List every song title named in the music review excerpt below. Leave out album titles.

▶ _SELECTED PASSAGE_

┏━━

There are uplifting songs on Rewind the Film as well. Show Me The Wonder is as accessible and joyous as the Manic Street Preachers have ever written even with the punk aesthetic of lyrics like “Is it too much to ask to disbelieve in everything”. Anthem For A Lost Cause follows suit. “Take this it’s yours, an anthem for a lost cause,” sings Bradfield, a sadness that has an empowerment about it, a music with a feel-good swagger.

Rewind the Film is a surprising departure for the Manic Street Preachers. Although it may alienate some fans, it’s sure to also allow the three-piece to gain new ones. Brave, soulful and sweet, yet still brimming with consternation and rage, the band with the punk roots has made their anger easier for your ears to absorb. Protest folk music indeed!

Jagwar Ma – Howlin

Jagwar Ma Howlin album coverAt the beginning of 2013 I got Sirius satellite radio in my car. Now, normally when I drive, I’m listening to AM talk radio, my iPod, or some new compact disc, recently bought. Yes, I still purchase them. You’ll know the format is dead when I turn off the light and close the door on it behind me. Anyway, it was Sirius that introduced me to fusion electro-pop Australian trio, Jagwar Ma, via their first single Come Save Me, but it was high praise from my pal, Toby, that made me pay attention to the other songs on their debut album, Howlin.

┗━━

▶ _INFORMATION PROVIDED_
┏━━

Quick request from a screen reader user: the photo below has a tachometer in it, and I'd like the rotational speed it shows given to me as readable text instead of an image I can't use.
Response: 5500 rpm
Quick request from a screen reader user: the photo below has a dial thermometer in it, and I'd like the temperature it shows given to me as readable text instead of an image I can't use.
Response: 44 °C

┗━━

▶ _THE COMPLETED TASK_
Show Me The Wonder
Anthem For A Lost Cause
Come Save Me